Finies, à terme, les longues files d’attente, les dossiers qui s’empilent et les mêmes pièces réclamées plusieurs fois. La Côte d’Ivoire veut désormais changer en profondeur le visage de son administration. Depuis jeudi 3 septembre, au Radisson Blu Hôtel d’Abidjan, l’État planche sur les services publics à numériser en priorité, avec une ambition clairement affichée : parvenir à 700 services publics numériques d’ici 2028 et à une administration « zéro papier » en 2030.
Organisé par le ministère de la Transition numérique et de l’Innovation technologique et la Société nationale de développement informatique (SNDI), l’Atelier national de priorisation des services publics numériques réunit, durant deux jours, près de 84 participants issus de 56 institutions, ministères et structures publiques.
L’objectif est de retenir une première liste d’une centaine de services à fort impact pour les citoyens et les entreprises, afin d’alimenter la future feuille de route nationale des infrastructures publiques numériques.
Présidant l’ouverture des travaux, le ministre Djibril Ouattara a défendu une transformation pensée d’abord pour l’usager. « Nous avons la responsabilité d’éviter des cauchemars à nos concitoyens dans le parcours qu’ils ont avec notre administration. Nous avons l’obligation d’anticiper sur leurs besoins », a-t-il insisté.
Derrière cette réforme se trouve un principe simple : une information déjà détenue par l’administration ne devrait plus être réclamée au citoyen.

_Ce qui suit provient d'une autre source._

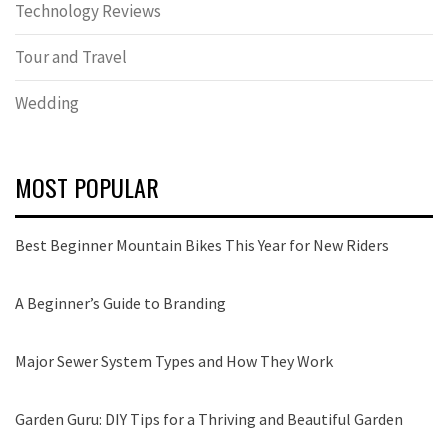
Technology Reviews
Tour and Travel
Wedding
MOST POPULAR
Best Beginner Mountain Bikes This Year for New Riders
A Beginner’s Guide to Branding
Major Sewer System Types and How They Work
Garden Guru: DIY Tips for a Thriving and Beautiful Garden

Le ministre a notamment évoqué les concours administratifs. Certificat de nationalité, casier judiciaire, diplômes… ces documents pourraient demain être transmis directement d’une plateforme publique à une autre, sans que le candidat ait à constituer plusieurs fois le même dossier.
Représentant la ministre d’État, ministre de la Fonction publique et de la Modernisation de l’Administration, Anne Désirée Oulotto Lamizana, le Directeur de Cabinet Adjoint, Yao N’guettia Jérôme, a appelé à construire une administration « amie du citoyen ».
« La réussite de notre transformation numérique ne se mesurera pas au nombre de plateformes créées, mais au nombre de difficultés supprimées pour le citoyen », a-t-il souligné.
La SNDI entend, elle aussi, accélérer. Son directeur général, Nongolougo Soro, a indiqué que 315 services sont déjà digitalisés, mais essentiellement de manière sectorielle.
Le prochain défi consiste donc à les faire communiquer. Une plateforme d’interopérabilité permet déjà des échanges sécurisés entre plusieurs systèmes publics. Il faut désormais élargir son utilisation, notamment autour de l’identité numérique, du partage sécurisé des données et des paiements numériques.
« L’administration ne doit pas demander à un citoyen ou à une entreprise une information que l’administration a déjà », a résumé Nongolougo Soro.
Pour le Ministre Djibril Ouattara, le cap est désormais fixé : « 700 services bien coordonnés, et 700 services qui ont de l’impact réel pour nos concitoyens ».
Présente à l’ouverture, la Banque mondiale estime que l’objectif d’un État « sans papier » en 2030 est réalisable. Le Dr Alexandre Amard, spécialiste du numérique de l’institution, a toutefois insisté sur la qualité des données, indispensable à la réussite de cette transformation et au développement futur de l’intelligence artificielle.
Avec un financement de 150 millions de dollars consacré à la digitalisation des services, la Banque mondiale accompagne déjà la Côte d’Ivoire dans ce chantier.
Au-delà des plateformes et des technologies, le véritable test sera donc celui de l’expérience quotidienne. Si le « zéro papier » veut devenir une réalité, il devra surtout se traduire par moins de démarches, moins de contraintes et davantage de services accessibles en quelques clics. C’est à ce moment-là seulement que le numérique aura véritablement changé la vie du citoyen.